Your goal - Between the line that contains "# el08b-aps1" and the line that contains "Namu Šilumos Ūkis", inclusive, give the lines of the entries below as a numbered list with blank lines left out. Omit the pictures.

__________________________________________________

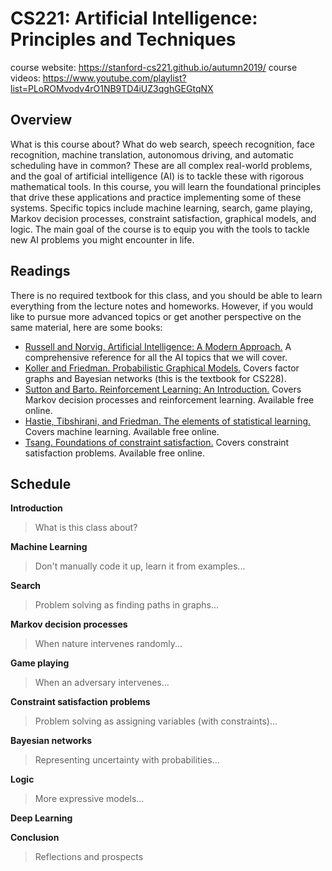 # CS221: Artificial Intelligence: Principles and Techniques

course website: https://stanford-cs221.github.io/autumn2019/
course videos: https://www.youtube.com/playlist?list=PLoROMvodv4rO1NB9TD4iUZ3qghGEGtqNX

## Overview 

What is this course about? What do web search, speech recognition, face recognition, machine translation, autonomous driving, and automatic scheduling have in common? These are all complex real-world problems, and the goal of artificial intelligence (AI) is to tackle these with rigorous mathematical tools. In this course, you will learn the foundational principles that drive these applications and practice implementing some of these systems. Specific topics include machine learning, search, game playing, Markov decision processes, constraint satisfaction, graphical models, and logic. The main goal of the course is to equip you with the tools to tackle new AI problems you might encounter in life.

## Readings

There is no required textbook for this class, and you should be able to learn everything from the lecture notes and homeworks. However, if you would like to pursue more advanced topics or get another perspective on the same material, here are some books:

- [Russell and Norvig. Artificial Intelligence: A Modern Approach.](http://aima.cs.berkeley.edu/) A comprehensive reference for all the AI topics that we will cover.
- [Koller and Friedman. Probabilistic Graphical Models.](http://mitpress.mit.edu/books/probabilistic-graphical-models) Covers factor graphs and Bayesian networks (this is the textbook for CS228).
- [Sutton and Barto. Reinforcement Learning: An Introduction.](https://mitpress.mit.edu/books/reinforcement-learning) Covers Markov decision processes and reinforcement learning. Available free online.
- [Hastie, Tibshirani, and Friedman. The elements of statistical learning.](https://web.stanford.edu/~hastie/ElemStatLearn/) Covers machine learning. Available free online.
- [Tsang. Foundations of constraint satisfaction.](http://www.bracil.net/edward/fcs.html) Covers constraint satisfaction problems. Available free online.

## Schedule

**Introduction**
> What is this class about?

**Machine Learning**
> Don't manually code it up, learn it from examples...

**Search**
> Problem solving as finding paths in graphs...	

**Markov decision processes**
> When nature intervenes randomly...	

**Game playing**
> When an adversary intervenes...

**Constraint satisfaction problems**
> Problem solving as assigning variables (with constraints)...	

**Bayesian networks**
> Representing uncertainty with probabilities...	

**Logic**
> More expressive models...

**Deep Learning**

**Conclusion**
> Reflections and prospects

__________________________________________________

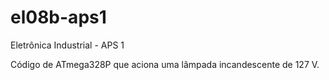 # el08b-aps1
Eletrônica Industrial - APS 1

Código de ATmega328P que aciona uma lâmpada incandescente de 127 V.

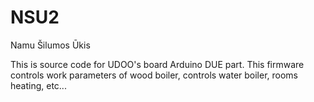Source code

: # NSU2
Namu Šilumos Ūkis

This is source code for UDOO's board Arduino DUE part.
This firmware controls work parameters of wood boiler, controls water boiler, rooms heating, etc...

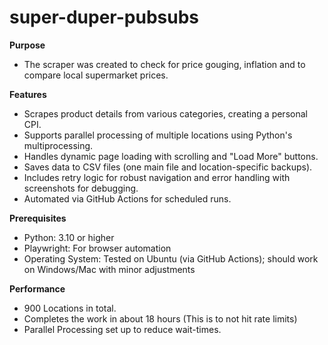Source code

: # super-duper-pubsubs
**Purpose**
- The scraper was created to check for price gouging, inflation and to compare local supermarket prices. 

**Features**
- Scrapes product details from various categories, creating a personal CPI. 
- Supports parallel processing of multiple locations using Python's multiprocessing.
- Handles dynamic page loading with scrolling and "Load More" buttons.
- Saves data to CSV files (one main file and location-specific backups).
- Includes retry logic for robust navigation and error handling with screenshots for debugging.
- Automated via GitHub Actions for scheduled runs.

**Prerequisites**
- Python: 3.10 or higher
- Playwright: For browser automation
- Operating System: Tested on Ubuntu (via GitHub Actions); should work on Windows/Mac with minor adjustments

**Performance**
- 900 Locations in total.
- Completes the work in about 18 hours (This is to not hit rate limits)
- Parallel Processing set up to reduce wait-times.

__________________________________________________

Solution to the problem -
1.  # el08b-aps1
2. Eletrônica Industrial - APS 1
3. Código de ATmega328P que aciona uma lâmpada incandescente de 127 V.
4. Source code
5. : # NSU2
6. Namu Šilumos Ūkis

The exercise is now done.